Wall Street headed lower after new warnings on Europe
Stocks were set to open lower on Wednesday as policymakers warned Europe's debt crisis posed dangers to the global economy and on growing signs the contagion was starting to spread to larger European nations.
The yield spread of 10-year French government bonds over their German equivalents widened to a euro-era high on fears the crisis was starting to move to economies that had been considered more isolated from the problems.
Bank of Japan Governor Masaaki Shirakawa said the crisis was already affecting emerging nations and Japan in multiple ways, while the Bank of England forecast Britain was on the brink of a contraction.
Reflecting a belief by some U.S. investors that equities may be able to whether the storm, Bruce Zaro, chief technical strategist at Delta Global Asset Management in Boston, said while the crisis would affect some U.S. companies he believed it would be slight.
I believe that market participants are really overreacting to the turmoil in Europe, he said. The impact of the euro zone will have some effect on U.S. corporations, particularly S&P 500 companies with respect to their exports.
S&P 500 futures fell 13 points and were below fair value, a formula that evaluates pricing by taking into account interest rates, dividends and time to expiration of the contract. Dow Jones industrial average futures were off 88 points, and Nasdaq 100 futures lost 13.25 points.
The European Central Bank bought euro zone government bonds to stop a selloff, traders said. Equities rose on the move but then lost ground as the yield on Italian 10-year bonds continued to hover near 7 percent.

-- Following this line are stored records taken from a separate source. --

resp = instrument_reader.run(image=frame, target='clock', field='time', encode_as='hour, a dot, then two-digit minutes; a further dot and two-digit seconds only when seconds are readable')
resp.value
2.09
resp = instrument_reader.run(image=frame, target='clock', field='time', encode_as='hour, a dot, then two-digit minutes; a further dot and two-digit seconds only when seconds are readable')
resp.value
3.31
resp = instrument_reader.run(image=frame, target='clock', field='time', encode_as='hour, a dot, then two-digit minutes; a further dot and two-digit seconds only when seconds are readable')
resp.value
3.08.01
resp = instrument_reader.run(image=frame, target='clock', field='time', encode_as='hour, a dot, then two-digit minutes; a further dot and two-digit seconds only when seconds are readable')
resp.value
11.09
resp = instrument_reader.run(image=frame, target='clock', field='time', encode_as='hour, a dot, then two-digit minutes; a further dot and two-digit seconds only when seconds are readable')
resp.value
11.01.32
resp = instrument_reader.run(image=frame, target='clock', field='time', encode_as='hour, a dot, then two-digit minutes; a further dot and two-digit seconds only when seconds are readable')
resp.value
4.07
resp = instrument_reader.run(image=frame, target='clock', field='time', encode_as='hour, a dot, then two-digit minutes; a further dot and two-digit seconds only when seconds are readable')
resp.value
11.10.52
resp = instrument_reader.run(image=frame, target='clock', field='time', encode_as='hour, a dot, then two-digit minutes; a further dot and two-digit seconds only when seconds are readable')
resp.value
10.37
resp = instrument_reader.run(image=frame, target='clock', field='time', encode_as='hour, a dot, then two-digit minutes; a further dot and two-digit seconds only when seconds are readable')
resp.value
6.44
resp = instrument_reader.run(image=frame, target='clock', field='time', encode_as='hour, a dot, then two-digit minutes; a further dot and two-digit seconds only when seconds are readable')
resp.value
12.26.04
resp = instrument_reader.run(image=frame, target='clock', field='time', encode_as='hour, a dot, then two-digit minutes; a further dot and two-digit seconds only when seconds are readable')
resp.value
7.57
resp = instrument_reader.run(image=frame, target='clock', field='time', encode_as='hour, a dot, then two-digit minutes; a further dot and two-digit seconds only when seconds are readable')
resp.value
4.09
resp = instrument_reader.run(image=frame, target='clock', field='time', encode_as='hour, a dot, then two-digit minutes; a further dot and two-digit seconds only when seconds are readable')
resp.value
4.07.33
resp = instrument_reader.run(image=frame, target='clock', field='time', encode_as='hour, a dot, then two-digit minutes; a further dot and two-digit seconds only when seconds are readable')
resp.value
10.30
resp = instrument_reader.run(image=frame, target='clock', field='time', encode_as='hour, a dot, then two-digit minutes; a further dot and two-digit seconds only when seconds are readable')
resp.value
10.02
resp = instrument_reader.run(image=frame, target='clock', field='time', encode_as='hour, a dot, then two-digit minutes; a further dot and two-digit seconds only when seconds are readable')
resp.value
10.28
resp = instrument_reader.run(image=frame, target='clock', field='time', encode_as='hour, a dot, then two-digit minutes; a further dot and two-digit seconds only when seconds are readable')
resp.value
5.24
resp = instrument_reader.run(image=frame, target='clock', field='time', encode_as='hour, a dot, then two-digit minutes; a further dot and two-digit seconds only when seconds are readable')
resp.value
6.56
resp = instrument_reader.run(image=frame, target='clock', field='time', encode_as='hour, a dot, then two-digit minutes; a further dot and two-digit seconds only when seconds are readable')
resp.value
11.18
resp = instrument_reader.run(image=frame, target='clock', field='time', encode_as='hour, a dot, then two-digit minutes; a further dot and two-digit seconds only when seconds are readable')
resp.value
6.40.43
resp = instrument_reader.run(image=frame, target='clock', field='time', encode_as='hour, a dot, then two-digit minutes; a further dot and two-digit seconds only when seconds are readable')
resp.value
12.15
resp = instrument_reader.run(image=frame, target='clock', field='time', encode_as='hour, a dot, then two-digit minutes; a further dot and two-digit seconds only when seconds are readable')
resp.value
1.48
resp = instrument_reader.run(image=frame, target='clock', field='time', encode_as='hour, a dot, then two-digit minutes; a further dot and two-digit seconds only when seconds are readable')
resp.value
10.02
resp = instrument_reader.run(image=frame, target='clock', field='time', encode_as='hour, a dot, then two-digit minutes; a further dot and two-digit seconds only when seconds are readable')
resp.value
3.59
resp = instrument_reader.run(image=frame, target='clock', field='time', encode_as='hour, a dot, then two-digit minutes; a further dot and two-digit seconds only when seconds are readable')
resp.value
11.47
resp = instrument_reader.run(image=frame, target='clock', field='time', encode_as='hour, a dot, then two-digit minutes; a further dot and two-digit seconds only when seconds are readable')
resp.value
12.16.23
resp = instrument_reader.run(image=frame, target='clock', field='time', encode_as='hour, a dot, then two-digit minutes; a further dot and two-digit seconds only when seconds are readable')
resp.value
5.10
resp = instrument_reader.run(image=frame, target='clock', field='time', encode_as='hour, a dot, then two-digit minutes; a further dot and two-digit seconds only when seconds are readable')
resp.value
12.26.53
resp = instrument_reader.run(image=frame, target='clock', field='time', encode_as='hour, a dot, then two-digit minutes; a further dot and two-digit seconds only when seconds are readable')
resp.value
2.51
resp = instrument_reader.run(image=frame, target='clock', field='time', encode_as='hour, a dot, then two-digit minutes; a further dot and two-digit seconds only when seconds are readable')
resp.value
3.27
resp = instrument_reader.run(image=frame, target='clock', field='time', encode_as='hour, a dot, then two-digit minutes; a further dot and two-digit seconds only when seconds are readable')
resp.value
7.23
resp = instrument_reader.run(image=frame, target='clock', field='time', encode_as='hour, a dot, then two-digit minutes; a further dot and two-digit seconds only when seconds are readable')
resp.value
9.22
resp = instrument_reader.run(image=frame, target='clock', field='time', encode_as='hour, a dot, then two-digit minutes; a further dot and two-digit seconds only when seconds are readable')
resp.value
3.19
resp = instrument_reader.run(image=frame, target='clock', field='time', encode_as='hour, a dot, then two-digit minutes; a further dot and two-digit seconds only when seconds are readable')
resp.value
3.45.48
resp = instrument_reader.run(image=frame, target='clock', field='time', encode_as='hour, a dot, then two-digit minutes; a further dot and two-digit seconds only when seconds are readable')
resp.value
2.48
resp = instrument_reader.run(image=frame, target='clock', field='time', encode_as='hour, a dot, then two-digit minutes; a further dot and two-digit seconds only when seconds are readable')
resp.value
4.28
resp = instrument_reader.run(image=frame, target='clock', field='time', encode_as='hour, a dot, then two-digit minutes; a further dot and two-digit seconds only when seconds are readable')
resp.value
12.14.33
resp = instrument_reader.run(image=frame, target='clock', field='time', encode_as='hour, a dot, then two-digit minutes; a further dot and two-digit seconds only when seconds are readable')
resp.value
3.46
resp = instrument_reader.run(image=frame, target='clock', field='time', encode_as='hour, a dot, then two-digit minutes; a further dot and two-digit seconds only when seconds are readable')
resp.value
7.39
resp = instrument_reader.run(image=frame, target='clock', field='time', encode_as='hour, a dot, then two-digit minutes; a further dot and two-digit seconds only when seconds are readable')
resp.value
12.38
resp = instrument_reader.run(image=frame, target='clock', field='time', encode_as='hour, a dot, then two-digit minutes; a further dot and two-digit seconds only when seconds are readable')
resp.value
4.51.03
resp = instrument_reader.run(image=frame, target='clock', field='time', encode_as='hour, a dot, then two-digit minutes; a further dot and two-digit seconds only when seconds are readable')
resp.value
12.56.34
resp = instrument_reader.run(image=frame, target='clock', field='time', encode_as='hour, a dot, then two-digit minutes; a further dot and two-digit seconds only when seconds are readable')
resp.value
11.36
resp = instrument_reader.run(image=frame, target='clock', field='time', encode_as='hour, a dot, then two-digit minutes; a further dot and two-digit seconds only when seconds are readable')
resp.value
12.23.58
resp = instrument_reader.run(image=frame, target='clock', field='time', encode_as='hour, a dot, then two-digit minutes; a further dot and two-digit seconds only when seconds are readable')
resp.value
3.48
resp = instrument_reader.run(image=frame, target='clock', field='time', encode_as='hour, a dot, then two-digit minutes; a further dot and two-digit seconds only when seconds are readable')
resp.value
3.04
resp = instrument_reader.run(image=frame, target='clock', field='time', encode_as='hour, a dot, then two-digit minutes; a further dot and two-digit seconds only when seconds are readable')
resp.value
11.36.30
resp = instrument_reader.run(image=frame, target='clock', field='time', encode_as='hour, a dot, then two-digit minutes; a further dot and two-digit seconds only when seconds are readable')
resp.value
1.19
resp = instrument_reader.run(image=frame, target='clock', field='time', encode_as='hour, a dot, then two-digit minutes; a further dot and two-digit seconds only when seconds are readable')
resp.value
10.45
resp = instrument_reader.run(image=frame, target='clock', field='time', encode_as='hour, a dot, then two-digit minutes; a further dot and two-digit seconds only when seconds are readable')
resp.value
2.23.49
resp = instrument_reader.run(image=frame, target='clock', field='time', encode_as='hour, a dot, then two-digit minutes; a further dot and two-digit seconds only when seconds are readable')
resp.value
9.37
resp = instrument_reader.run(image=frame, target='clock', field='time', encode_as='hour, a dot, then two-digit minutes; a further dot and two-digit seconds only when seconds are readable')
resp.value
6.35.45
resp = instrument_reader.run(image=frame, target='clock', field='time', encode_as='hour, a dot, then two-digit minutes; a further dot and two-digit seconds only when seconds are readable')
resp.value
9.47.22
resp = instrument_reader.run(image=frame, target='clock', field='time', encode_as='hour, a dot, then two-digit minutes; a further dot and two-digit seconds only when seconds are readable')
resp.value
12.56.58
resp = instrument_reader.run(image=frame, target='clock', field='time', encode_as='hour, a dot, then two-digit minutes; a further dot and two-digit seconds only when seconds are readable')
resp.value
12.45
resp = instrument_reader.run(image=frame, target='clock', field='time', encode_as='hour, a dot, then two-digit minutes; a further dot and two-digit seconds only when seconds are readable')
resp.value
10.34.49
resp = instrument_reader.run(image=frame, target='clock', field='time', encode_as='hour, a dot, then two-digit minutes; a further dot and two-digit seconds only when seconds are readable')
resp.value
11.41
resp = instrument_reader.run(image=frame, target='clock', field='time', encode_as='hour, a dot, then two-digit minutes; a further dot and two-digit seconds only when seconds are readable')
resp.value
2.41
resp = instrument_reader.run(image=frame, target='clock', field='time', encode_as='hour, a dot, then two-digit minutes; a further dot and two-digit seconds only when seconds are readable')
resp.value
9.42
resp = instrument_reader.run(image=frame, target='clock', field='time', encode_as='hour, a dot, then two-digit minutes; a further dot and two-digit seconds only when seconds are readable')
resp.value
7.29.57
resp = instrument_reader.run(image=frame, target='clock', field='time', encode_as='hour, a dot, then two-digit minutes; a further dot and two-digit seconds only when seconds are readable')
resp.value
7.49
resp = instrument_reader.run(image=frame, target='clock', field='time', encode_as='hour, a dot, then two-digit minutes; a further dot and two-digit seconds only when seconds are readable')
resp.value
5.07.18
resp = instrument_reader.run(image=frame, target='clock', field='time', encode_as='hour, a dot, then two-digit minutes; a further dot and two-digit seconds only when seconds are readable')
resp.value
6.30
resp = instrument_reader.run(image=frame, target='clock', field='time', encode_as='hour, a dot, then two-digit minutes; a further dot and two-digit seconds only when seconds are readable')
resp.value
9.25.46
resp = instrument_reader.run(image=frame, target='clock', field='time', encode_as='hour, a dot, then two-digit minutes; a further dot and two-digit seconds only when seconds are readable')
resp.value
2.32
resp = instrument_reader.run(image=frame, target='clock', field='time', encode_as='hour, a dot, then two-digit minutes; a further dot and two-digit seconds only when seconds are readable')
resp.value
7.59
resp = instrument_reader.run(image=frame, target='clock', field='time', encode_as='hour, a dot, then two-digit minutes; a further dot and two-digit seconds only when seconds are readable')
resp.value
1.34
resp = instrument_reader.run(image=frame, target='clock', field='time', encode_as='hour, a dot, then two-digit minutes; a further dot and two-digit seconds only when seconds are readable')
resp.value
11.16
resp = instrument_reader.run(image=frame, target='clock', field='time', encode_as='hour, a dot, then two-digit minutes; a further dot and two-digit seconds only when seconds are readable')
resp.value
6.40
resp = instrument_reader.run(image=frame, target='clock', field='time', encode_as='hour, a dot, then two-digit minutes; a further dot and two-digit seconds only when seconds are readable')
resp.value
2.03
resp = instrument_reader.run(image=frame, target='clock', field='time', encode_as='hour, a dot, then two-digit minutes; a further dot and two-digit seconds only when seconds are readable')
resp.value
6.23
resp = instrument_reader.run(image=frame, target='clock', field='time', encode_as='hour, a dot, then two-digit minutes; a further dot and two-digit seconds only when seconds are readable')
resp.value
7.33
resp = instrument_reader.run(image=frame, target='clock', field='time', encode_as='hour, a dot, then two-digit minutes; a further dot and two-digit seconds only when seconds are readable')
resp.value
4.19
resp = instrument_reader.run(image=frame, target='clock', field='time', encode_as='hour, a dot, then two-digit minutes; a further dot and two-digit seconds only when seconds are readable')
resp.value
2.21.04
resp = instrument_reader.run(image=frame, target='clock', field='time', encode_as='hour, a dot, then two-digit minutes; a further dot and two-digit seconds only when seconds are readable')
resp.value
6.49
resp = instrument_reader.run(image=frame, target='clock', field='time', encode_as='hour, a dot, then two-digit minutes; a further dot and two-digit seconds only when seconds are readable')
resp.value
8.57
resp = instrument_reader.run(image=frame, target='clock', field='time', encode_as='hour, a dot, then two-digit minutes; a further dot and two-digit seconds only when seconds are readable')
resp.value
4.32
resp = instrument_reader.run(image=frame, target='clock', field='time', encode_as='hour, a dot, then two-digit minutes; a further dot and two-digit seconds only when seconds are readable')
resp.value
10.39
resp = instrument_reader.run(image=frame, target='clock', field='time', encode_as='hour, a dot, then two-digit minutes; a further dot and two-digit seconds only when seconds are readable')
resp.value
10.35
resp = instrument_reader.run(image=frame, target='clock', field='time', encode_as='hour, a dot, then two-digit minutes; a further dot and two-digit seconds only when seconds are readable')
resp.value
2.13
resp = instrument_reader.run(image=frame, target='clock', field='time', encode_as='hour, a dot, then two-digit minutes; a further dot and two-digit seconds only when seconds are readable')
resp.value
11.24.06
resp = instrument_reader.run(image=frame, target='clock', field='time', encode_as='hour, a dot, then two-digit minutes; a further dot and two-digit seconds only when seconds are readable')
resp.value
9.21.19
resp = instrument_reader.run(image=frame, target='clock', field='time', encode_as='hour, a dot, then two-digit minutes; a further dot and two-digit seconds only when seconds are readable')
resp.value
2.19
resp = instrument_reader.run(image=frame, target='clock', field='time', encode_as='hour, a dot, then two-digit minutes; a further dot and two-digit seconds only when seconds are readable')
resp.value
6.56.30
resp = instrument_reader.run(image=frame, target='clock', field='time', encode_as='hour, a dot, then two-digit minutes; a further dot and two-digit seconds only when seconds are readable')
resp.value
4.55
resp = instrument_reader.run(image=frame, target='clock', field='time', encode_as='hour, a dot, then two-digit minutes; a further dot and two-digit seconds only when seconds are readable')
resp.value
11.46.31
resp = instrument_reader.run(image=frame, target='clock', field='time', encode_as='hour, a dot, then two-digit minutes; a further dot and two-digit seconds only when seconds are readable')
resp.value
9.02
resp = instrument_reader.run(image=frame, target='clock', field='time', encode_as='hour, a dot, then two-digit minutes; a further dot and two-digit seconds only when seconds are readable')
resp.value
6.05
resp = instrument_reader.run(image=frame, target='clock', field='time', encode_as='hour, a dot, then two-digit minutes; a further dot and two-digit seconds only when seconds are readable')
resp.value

U.S. equity investors have become avid watchers of European sovereign debt prices and the euro currency, currently barometers of risk aversion for the wider market. Trading has been volatile, with large intraday swings as sentiment oscillates with developments is Europe.
It is clear that they (Europe) have a severe liquidity crisis developing and it is becoming more and more clear that they are going into a severe recession, said Paul Mendelsohn, chief investment strategist at Windham Financial Services in Charlotte, Vermont.
They have got to get their act together and resolve this issue or this recession is going to be worldwide.
Still, U.S. stocks have shown resilience, clinging to the top end of their recent trading range at around 1,250 on the S&P 500. Traders watched for a break below 1,230 as a potential warning sign. The index closed at 1,257.81 on Tuesday.